Floyd: “Going once, twice.”
Elmer: “Ten dollars." More cheers. We’re now talking serious money!
Tom: “Eleven dollars." Louder cheers.
Elmer: “Eleven dollars, 50 cents."
Floyd: “ Eleven fifty, pause, “going once," pause, “going twice," longer pause, “sold to Elmer Stuckey for eleven-fifty!"
A final round of cheers and eating commenced. Then came the drawing for the big door prize, a beautiful twin-bed blanket. I do believe my brother Bob and I sold the most chances for that blanket, thanks to the generosity of our beer-drinking and corn-picking neighbors.

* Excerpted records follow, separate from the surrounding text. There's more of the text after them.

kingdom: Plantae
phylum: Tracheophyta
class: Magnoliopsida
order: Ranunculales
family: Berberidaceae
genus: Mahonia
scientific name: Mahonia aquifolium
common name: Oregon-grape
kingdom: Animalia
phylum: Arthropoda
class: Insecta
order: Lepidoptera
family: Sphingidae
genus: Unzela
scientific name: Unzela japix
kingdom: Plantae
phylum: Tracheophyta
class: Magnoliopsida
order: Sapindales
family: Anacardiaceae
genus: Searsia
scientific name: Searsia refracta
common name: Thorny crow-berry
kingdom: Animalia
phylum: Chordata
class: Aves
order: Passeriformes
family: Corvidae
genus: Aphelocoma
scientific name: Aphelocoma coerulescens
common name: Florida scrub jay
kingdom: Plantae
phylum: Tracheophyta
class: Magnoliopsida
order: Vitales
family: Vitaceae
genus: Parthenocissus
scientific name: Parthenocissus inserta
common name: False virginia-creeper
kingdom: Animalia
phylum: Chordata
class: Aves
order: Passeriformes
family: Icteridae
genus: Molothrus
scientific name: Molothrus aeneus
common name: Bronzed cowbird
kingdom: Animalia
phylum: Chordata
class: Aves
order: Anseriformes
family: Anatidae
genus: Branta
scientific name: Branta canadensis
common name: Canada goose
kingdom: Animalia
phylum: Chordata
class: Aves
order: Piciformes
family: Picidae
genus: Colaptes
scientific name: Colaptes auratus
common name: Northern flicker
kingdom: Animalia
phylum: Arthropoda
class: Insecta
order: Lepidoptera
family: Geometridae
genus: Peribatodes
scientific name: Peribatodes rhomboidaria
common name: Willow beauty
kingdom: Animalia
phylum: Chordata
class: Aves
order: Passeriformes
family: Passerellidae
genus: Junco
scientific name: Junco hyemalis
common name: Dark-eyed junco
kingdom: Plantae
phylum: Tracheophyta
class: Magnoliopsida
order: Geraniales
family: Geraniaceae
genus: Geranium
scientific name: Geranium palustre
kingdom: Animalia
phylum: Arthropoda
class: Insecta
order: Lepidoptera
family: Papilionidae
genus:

Other door prizes were awarded; a grocery certificate from Kane’s IGA in Seneca, a bag of oats from the Feed Mill in Seneca, a block of cattle salt from Johnson’s One Stop Shopping Center in Seneca. Johnson’s advertising said that, “if they didn’t have it, you don’t need it. An oil and filter change from Larmore’s Service Station in Seneca.
One by one, families gathered up the kids, coats, walked out into the crisp fall air, loaded into their cars, and slipped back home. A good time was had by all. No other event at that rural isolated one-room country school brought families together as did the annual fall Basket Social.
Note: Tom McAreavy was killed in a one car roll over on Highway 27 about one mile north of Seneca in 1956. His car went up a steep bank and rolled over several times. Tom was 71 years old and was buried in St. Patrick’s Catholic Cemetery at Seneca. Every time I go by that stretch of highway, I think of that tall, lanky, Irish neighbor who bought too many tickets and left Anna a widow for far too long a time. Tom McAreavy was a good farmer, a good neighbor and a good family man.